ASSIGNMENT:
The response should hold each line from the entries below where "localhost" is found.

RECORD EXCERPTS:
=== Begin Enclosure ===
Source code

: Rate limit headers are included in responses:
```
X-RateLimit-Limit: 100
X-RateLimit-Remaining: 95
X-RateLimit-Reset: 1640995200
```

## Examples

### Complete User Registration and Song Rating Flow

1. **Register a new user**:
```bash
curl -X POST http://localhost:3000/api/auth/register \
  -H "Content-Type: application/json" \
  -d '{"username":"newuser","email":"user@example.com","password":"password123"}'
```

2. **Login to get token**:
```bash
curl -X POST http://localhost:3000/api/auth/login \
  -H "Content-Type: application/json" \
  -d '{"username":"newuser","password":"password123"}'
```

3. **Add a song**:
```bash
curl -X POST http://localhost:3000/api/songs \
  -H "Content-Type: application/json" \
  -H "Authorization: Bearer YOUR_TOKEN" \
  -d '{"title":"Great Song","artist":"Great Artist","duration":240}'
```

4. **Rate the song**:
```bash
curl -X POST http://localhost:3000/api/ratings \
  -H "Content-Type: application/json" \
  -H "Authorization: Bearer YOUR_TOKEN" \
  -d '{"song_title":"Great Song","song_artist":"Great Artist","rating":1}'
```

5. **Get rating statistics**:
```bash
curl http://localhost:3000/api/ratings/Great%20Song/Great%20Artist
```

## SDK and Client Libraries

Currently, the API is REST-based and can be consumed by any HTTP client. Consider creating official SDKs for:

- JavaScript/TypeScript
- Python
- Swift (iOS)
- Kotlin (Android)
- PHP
=== End Enclosure ===
SOLUTION FOR THIS TASK:
curl -X POST http://localhost:3000/api/auth/register \
curl -X POST http://localhost:3000/api/auth/login \
curl -X POST http://localhost:3000/api/songs \
curl -X POST http://localhost:3000/api/ratings \
curl http://localhost:3000/api/ratings/Great%20Song/Great%20Artist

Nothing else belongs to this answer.